Na sequência da história de rãs que ontem aqui contámos, vamos continuar hoje no campo das metáforas relacionadas com esses batráquios.  É a história conhecida dos três cientistas em redor de uma rã. O primeiro cientista grita: «Salta!». Assustada pelo grito, a rã dá um vigoroso salto para a frente. O segundo cientista, apanha o animal e com um bisturi corta-lhe uma das longas patas posteriores. Grita: «Salta!» A rã, sem perceber o que lhe está a acontecer, mas tentando fugir, dá um impulso com o membro impulsionador e salta. O terceiro sábio, colhe-a, corta-lhe a segunda pata traseira e grita-lhe «Salta!». O batráquio tenta, mas não consegue mover-se. Os cientistas escrevem no relatório a conclusão do teste: «Se amputaramos as patas posteriores a uma rã, ela fica surda».

É uma anedota cruel.

Cruel é também o genocídio silencioso o que este governo está a submeter uma grande parte do povo português.

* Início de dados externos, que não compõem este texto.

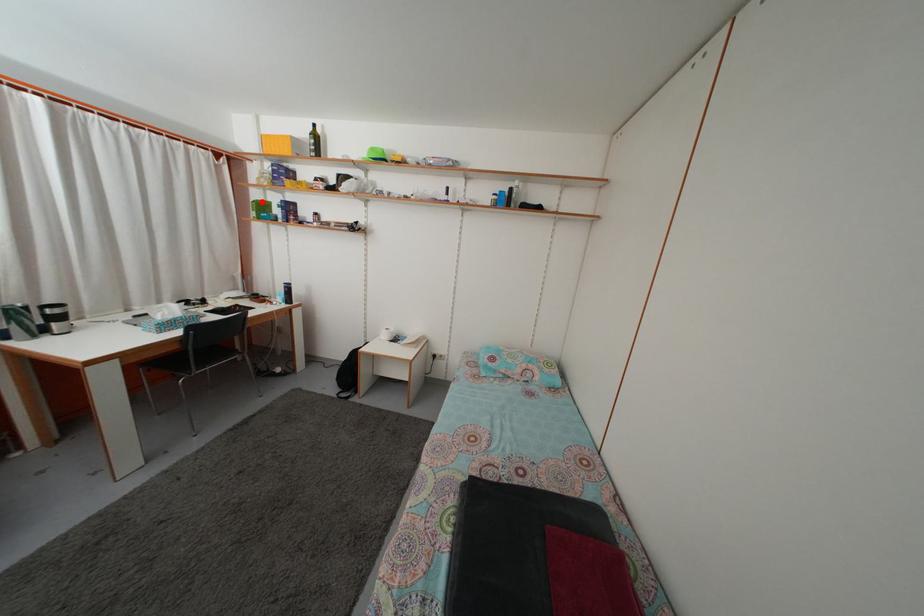
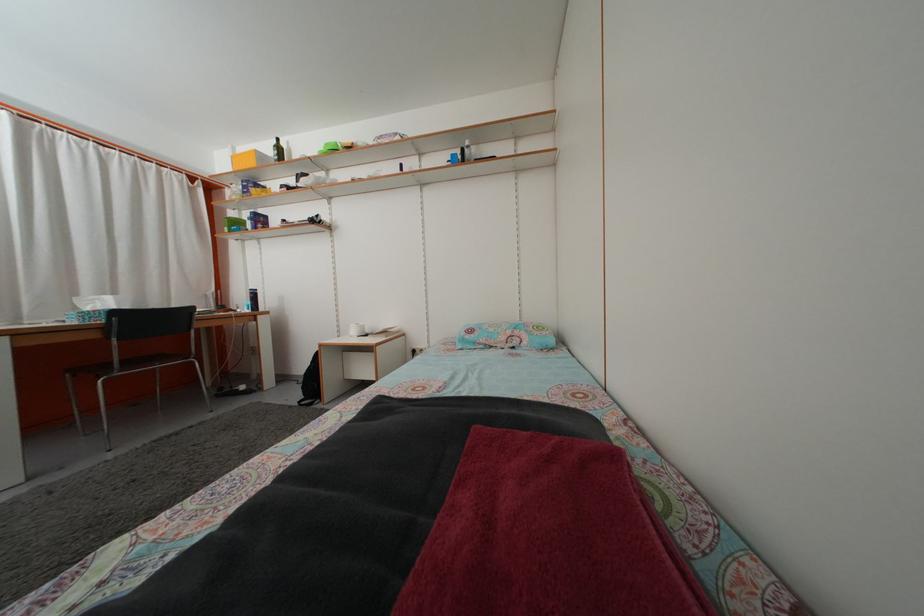
The point at the highlighted location is marked in the first image. Where is the corresponding point in the second image?

(237, 223)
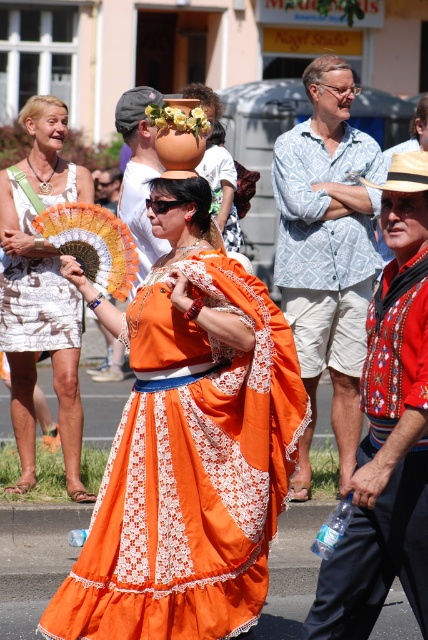
You are attending a cultural event and notice two people wearing the orange fabric dress at center and the light blue patterned shirt at center. Which one is positioned lower in the image?

The orange fabric dress at center is located below the light blue patterned shirt at center, so the orange fabric dress at center is positioned lower in the image.

You are a photographer at the event and want to capture the orange fabric dress at center and the matte white hat at center in a single photo. Which object should you focus on first to ensure both are in the frame?

The orange fabric dress at center is in front of the matte white hat at center, so you should focus on the matte white hat at center first to ensure both are in the frame.

You are a photographer at the event and want to capture both the embroidered cotton robe at center and the white lace dress at left in a single photo. Since you can only focus on one subject, which one will appear clearer in the photo?

The embroidered cotton robe at center will appear clearer in the photo because it is closer to the camera, being in front of the white lace dress at left.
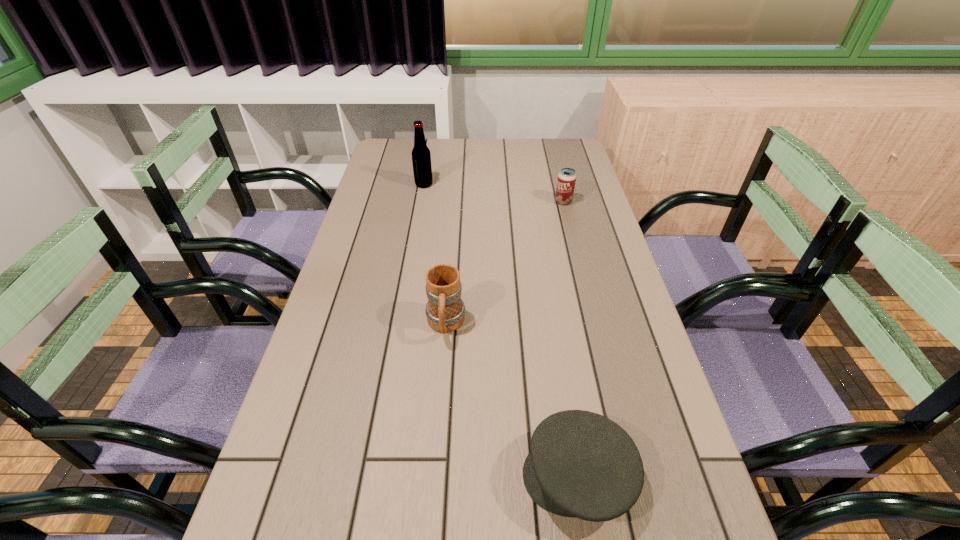
Locate an element on the screen. the leftmost object is located at coordinates (421, 158).

Identify the location of the tallest object. (421, 158).

Locate an element on the screen. the second object from left to right is located at coordinates (445, 310).

This screenshot has height=540, width=960. In order to click on the second nearest object in this screenshot , I will do `click(445, 310)`.

The image size is (960, 540). I want to click on the second farthest object, so click(566, 180).

Locate an element on the screen. the second shortest object is located at coordinates tap(566, 180).

Locate an element on the screen. The width and height of the screenshot is (960, 540). beret is located at coordinates (581, 464).

You are a GUI agent. You are given a task and a screenshot of the screen. Output one action in this format:
    pyautogui.click(x=<x>, y=<y>)
    Task: Click on the shortest object
    
    Given the screenshot: What is the action you would take?
    pyautogui.click(x=581, y=464)

Identify the location of vacant area situated on the right of the beer bottle. (472, 185).

I want to click on vacant space located 0.360m on the side of the third shortest object with the handle, so click(x=432, y=511).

Como diz, com cáustica ironia, José Vítor Malheiros no seu artigo «O sonho de Pedro Passos Coelho», publicado no jornal Público de ontem e que esperamos poder transcrever, o alvo da eliminação que, cirurgicamente, como os sábios fizeram à rã, está a ser levada a cabo, são «os  analfabetos, os desempregados de longa duração, os doentes crónicos, os pensionistas pobres (não vamos meter os velhos todos porque nós não somos animais e temos os nossos pais e os nossos avós), os sem-abrigo, os pedintes e os ciganos, claro. E os deficientes. Não são todos. Mas se não tiverem uma família que possa suportar o custo da assistência não se pode atirar esse fardo para cima da sociedade. Não era justo. E temos de promover a justiça social»

Com o seu ar de alucinado, Vítor Gaspar, o discípulo de Milton Friedman (o amigo de Pinochet), um dia destes aparece a declarar que, quando se promove a justiça social, os portugueses manifestam uma inusitada tendência para se suicidar, morrer de fome, ou mesmo para ficar raivosos. É que, quando cortam as patas posteriores à rã, ela fica surda.